THE European Commission is set to drop its probe into Apple's tax arrangements here as it doesn't have a strong case, Finance Minister Michael Noonan has claimed.
It would be the first major breakthrough in restoring Ireland's international reputation, which has been battered by repeated accusations that the country offered sweetheart tax deals to major companies.
The controversy has cast a long shadow over the 160,000 jobs at multinational companies here, including Apple, which employs more than 5,000.
In June, Brussels accused Ireland of tax arrangements with Apple that gave an advantage amounting to state aid, and went against international guidelines.
But last night Michael Noonan said the Government will easily win the case, adding that Apple had paid everything "in accordance with law in Ireland".
The Apple probe dragged Ireland to the centre of the global controversy over ultra-low taxes paid by some big corporations.
If Europe drops the Apple probe, it will be a huge fillip to Ireland which has already taken action to close tax loopholes including the 'Double Irish'.
The fight to restore our reputation abroad is seen as crucial in maintaining Ireland's long-term attraction for foreign direct investment which brings thousands of jobs each year.
Speaking in Brussels, Mr Noonan said that he was now confident that the European case would go nowhere.
"It's more likely that that investigation will be dropped than there would be further investigations," he said. "My legal advice is that the Irish authorities will win the case quite easily and that there isn't a very strong case by the Commission. I'm speculating here, but it is the legal advice I have."
The investigation into Apple came after powerful US Senator Carl Lavin claimed that Apple boosted its profits using a "sweetheart" tax deal with Ireland - secured by threatening to cut jobs here.

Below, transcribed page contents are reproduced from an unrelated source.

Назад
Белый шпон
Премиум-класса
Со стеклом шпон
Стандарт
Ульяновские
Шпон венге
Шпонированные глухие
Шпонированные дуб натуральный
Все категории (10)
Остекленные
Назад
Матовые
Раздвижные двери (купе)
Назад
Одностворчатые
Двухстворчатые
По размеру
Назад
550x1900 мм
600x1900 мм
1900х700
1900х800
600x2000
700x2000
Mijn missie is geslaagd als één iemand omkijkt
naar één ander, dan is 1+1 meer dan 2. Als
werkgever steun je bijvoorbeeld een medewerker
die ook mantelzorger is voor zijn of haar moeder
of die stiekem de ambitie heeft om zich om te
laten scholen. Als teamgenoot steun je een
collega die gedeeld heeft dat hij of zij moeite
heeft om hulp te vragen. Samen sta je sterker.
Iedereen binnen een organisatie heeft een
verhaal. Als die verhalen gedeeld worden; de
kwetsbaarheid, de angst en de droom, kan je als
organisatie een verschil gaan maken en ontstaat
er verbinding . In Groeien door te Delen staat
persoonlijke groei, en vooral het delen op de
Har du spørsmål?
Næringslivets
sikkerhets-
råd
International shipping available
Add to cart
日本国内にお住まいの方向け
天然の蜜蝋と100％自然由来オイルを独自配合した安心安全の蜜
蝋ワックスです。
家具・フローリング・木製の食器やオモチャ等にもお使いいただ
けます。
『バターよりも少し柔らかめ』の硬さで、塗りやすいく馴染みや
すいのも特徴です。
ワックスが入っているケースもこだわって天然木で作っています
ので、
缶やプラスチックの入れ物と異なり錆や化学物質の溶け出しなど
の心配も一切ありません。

The European Commission published a 21-page technical document last month setting out the case for its formal investigation into the State's tax arrangements with the firm.
There had been speculation that even more companies based here could be dragged into the probe. But the Government has insisted that it has no case to answer, and Apple has said that it receives no selective treatment from Ireland.

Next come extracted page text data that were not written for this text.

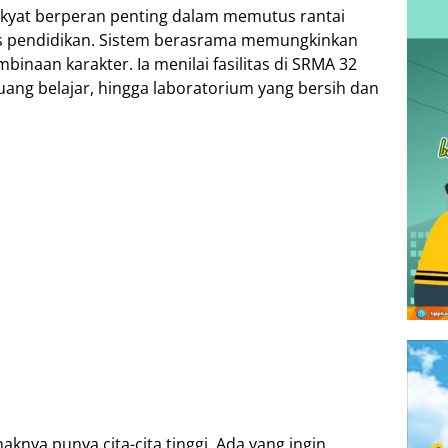
kyat berperan penting dalam memutus rantai
es pendidikan. Sistem berasrama memungkinkan
inaan karakter. Ia menilai fasilitas di SRMA 32
ang belajar, hingga laboratorium yang bersih dan
nya punya cita-cita tinggi. Ada yang ingin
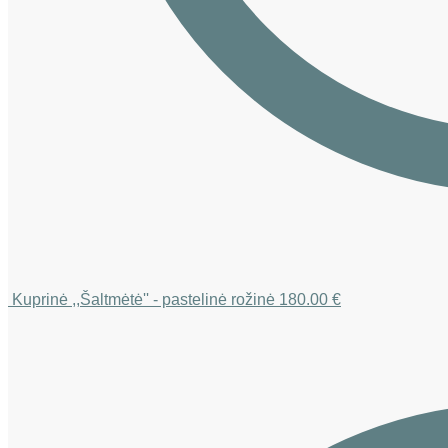
Kuprinė ,,Šaltmėtė'' - pastelinė rožinė
180.00
€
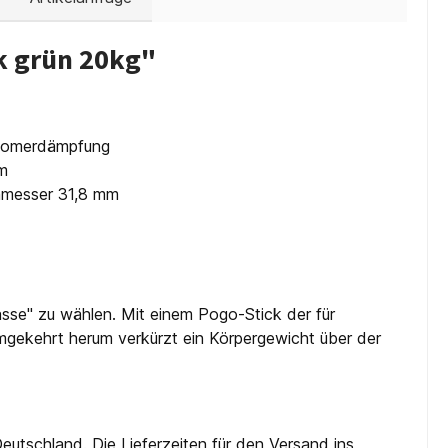
k grün 20kg"
stomerdämpfung
cm
chmesser 31,8 mm
lasse" zu wählen. Mit einem Pogo-Stick der für
Umgekehrt herum verkürzt ein Körpergewicht über der
eutschland. Die Lieferzeiten für den Versand ins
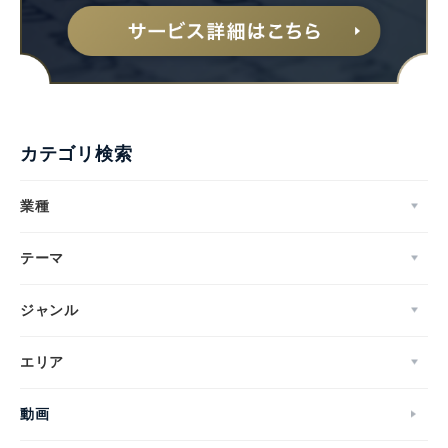
English
カテゴリ検索
業種
テーマ
ジャンル
エリア
動画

The Commission inquiry relates to the Irish branches of two Apple entities - Apple Sales International (ASI) and Apple Operations Europe. It focuses on two so-called tax rulings offered to the company by Ireland in 1991 and 2007, clarifying how the company's corporate tax rate would be calculated.
The Commission argues that Ireland's tax dealings with Apple, through the two rulings, broke the "arm's length principle" espoused by the Organisation for Economic Cooperation and Development (OECD).

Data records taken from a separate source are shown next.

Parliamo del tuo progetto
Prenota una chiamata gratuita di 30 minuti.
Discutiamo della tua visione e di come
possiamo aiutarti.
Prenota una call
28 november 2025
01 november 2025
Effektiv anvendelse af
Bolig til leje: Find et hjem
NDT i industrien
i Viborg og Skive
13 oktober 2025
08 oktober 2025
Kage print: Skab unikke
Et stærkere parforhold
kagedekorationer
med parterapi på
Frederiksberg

This was created to deal with transfer pricing, which involves shifting of profits to low-tax jurisdictions to legally avoid taxes.
Brussels said that the 1991 ruling appeared to be "reverse engineered" to ensure a specific taxable income for Apple.
It also said that elements of the ruling were "motivated by employment considerations".
Apple, along with other multinationals, has found its arrangements scrutinized in recent years as corporate tax avoidance rose to the top of the agenda in the US and Europe.
This week Luxembourg was in the spotlight over deals its own tax authorities agreed with international companies.